Directions for this task.
For each line of the data below that holds "InstanceType", copy the line.

Stored data entries
* * *

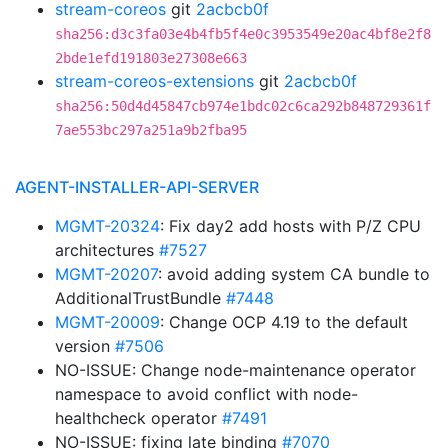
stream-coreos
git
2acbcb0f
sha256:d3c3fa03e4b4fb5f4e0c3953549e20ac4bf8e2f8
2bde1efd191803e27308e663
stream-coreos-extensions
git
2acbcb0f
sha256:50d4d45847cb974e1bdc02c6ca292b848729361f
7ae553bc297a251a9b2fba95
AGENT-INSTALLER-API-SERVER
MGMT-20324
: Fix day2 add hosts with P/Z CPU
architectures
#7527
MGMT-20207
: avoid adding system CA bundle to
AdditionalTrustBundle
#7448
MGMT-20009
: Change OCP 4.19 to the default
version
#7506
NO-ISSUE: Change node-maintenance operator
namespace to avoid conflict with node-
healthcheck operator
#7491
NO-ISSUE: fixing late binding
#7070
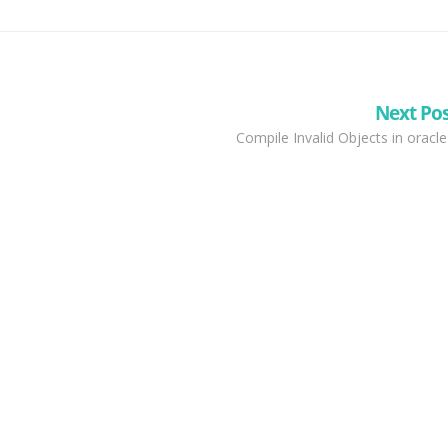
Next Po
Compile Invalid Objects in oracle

* * *

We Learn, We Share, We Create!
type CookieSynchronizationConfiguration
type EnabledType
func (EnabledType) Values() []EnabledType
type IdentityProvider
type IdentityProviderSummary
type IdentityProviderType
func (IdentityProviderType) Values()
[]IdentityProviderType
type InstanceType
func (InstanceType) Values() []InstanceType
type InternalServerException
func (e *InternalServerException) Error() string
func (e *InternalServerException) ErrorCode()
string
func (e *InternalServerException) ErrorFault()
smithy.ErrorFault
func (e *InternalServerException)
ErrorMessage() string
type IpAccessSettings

* * *

Output below.
type InstanceType
func (InstanceType) Values() []InstanceType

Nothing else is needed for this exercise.